Un gol che cambiò tutto nella vita di Macheda: "I negozi si svuotavano e una massa sempre più uniforme di gente si avvicinava. La mia prima reazione? ‘Cazzo’. Il giorno prima neanche mi facevano lo sconto, ora chiudevano per farsi la foto con me. In 24 ore. Anche se la fama qualche beneficio lo aveva. Ero 17enne e all’ingresso dei locali mi rimbalzavano sistematicamente. Aspettavo un gancio, qualcuno che dall’interno mettesse una mano sulla mia testa, come in un quadro divino, facendomi entrare. Invece niente, passavo le ore fuori fino a quando non mi veniva sonno. Io e i miei amici, in attesa, come accade agli sfigati. Fino a quel gol. Alla prima serata disponibile, gli stessi bodyguard che non mi facevano entrare si spintonavano per proteggermi fino al miglior tavolo del locale, con le migliori bottiglie e con tutto quello che ci si può augurare all’inizio di un sabato sera in discoteca".

Consiglio non seguito

Poi il declino per colpa di una scelta sbagliata: la Sampdoria. "Venivo da 6 mesi buoni con lo United e Ferguson mi disse di non andare in Italia. Mi consigliò di andare in prestito in Inghilterra, così poteva tenermi d’occhio. La presi come una cosa facile: 'Adesso vado in prestito, spacco tutto e torno qui'. Scelsi di tornare a casa, nel mio Paese, e firmai con la Sampdoria. Rifiutai qualsiasi destinazione. Solo che Pazzini venne ceduto e su chi ricaddero tutte le aspettative? Su di me. Un ragazzino che sì, veniva dallo United, ma che ne sapevo delle responsabilità? Non ho mai visto un 19enne che salva una società. La scelta fu sbagliata, aveva ragione Sir Alex".
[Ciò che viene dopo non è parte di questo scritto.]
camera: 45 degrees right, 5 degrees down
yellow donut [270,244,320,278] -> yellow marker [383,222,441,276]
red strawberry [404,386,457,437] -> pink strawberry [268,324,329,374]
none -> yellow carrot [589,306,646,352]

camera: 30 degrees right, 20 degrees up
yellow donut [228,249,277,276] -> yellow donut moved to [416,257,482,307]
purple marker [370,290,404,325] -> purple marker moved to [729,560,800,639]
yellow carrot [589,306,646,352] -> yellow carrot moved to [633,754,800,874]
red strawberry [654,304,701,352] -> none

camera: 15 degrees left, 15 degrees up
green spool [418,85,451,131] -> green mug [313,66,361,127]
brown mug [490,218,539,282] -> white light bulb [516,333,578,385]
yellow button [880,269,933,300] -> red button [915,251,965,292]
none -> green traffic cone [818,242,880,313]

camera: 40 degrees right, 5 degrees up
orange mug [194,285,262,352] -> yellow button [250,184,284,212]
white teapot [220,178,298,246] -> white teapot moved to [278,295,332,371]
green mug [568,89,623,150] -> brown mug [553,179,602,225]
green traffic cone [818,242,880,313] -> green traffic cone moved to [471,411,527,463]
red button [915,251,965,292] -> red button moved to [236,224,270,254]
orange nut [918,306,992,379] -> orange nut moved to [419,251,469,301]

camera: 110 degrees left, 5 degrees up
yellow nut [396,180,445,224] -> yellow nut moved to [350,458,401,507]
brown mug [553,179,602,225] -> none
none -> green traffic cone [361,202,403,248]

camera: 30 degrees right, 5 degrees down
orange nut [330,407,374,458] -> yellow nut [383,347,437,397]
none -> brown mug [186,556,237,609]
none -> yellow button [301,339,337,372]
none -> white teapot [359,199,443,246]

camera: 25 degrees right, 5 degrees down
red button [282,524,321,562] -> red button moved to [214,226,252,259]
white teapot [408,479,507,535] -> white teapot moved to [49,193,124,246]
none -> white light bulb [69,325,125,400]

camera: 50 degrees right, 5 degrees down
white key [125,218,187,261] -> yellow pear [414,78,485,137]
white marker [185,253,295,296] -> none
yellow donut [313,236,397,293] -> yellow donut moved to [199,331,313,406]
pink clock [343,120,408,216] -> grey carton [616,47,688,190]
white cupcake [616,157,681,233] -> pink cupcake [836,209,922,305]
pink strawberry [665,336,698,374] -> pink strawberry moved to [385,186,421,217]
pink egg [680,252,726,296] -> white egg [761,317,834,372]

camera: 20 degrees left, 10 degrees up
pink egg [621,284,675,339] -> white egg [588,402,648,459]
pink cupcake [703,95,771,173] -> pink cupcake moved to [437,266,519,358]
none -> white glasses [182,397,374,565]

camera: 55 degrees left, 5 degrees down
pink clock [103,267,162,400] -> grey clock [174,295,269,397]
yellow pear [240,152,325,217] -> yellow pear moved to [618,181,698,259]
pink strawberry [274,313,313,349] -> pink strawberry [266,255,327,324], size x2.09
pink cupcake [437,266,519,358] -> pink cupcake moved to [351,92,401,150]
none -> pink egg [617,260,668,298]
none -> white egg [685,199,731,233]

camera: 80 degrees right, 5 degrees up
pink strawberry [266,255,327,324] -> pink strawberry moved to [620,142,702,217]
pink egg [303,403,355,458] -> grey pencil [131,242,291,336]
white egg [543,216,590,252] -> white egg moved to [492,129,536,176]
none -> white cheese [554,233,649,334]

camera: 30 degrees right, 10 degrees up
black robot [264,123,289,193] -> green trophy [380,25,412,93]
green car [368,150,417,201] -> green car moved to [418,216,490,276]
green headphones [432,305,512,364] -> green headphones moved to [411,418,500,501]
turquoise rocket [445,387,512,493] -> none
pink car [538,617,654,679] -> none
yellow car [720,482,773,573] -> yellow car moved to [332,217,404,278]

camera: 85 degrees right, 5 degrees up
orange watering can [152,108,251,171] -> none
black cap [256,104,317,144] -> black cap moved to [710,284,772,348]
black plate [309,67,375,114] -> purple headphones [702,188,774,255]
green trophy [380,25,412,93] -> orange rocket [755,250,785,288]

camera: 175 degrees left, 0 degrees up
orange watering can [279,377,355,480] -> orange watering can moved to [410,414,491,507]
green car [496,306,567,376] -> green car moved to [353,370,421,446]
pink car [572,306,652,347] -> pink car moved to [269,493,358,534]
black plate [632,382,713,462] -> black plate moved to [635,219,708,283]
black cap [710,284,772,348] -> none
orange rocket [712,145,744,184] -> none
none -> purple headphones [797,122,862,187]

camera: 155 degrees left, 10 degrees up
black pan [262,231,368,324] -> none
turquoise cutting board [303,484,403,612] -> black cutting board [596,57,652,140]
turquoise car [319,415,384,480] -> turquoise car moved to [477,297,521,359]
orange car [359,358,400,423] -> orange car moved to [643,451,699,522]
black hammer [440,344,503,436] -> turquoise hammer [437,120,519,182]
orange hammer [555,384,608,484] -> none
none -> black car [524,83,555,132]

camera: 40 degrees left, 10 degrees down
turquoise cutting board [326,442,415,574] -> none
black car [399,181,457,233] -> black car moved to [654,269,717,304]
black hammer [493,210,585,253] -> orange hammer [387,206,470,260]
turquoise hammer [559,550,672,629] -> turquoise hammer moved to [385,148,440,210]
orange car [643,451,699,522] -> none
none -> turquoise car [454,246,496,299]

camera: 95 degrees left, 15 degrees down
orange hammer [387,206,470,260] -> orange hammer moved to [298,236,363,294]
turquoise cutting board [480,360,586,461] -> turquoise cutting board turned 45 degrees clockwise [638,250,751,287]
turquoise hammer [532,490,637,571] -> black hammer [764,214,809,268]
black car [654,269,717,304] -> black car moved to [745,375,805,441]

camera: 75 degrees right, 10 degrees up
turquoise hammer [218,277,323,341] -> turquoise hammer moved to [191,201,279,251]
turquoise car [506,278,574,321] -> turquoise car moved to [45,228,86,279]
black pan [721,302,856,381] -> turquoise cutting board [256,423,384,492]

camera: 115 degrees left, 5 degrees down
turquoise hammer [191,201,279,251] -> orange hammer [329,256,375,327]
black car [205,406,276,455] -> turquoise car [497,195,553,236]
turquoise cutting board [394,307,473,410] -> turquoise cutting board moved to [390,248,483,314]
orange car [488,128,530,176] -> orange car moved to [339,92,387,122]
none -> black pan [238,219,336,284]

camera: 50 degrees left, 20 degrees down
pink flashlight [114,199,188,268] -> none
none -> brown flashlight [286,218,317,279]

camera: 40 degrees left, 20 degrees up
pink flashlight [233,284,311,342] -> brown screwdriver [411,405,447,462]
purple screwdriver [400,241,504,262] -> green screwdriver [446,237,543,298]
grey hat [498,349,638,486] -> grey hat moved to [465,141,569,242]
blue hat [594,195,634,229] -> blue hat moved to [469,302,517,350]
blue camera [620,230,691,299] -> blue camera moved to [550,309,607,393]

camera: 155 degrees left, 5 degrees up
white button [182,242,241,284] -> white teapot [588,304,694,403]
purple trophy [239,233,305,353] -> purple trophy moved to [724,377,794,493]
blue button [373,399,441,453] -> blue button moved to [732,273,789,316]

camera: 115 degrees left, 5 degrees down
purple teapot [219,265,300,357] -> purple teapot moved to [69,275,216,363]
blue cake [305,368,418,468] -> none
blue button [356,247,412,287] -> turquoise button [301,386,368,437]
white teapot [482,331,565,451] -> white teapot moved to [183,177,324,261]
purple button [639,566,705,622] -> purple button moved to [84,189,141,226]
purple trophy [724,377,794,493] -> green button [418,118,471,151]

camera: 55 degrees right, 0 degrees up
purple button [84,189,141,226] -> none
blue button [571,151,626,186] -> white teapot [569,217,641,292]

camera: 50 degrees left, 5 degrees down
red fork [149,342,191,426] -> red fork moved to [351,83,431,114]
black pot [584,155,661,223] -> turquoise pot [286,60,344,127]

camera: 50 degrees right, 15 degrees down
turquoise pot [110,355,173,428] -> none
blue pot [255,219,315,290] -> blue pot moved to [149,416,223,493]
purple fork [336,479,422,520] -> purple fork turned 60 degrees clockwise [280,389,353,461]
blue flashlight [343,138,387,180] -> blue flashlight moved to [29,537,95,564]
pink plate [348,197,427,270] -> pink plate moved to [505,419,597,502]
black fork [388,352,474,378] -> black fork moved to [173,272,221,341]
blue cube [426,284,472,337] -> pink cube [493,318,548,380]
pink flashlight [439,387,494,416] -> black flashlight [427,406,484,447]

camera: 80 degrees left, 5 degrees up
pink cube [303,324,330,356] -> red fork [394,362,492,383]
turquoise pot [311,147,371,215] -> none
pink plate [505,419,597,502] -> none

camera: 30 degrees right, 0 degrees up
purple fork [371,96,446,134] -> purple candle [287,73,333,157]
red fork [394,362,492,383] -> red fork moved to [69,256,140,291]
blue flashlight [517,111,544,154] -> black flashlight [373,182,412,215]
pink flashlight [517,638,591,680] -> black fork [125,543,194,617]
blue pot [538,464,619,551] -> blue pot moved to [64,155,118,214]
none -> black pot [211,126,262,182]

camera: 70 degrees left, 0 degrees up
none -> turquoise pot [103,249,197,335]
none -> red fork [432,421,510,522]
La pressione e il presente

"Mi mettevano pressioni, e io le aumentavo. Mi caricavano di aspettative, e io le aumentavo. Mi guardavano e si aspettavano due gol a partita, e io volevo segnarne tre. Ciò che mi aveva reso forte si stava sgretolando dall’interno. Ho passato anni a trovare scusanti, a dare la colpa agli altri. Quando ho iniziato a prendermi responsabilità, anche quando non erano mie, la mia vita calcistica è cambiata. Quel gol a Manchester mi ha seguito come uno zombie affamato, ma lo segnerei altre 300.000 volte. L’etichetta era alta, il vociferare sul mio conto esagerato. Ho ancora il cd di quella rete, me lo regalò il Club dopo la partita. In quel CD ci sono felicità, ansia, gioia, panico, bellezza e atteggiamenti dannosi. Tutti racchiusi in un gesto e nelle sue declinazioni successive. Dopo il Novara, con cui ho segnato 4 gol in B, ero nuovamente svincolato e con l’etichetta del ‘fallito’. A chiunque verrebbe voglia di salire sul primo treno che passa. Mi offrirono dei provini a Livorno e Padova. No, stavolta sarò io padrone della mia vita. Rifiutai. Un pazzo? Neanche per sogno".

"Mi chiamò Nikos Dabizas, il ds del Panathīnaïkos. Eccolo, un treno. Avevo paura che fosse l’ultimo. Lui di attaccanti se ne intende: era stato compagno del mio allenatore a Birmingham e, oltre ad aver vinto l’Europeo con la Grecia, è stato saltato da Bergkamp in uno dei gol più famosi nella storia di questo sport. Sì, lui era quel difensore. E io, di dribbling, me ne intendo. Chiedetelo all’Aston Villa. Mi chiamò tante volte per 2 settimane, e io mi ripetevo: ‘Devi convincerlo con le parole, assecondalo. Devi strappare per forza questa occasione’. Avevo assunto una mentalità vincente. E infatti ho vinto. Mi hanno chiesto: cosa non rifaresti? Non lo so, ma so cosa farei: quello che sto facendo adesso. Ora, quando scendo in campo, posso dire di non aver rimpianti. Se stai bene con te stesso, le cose vengono da sole".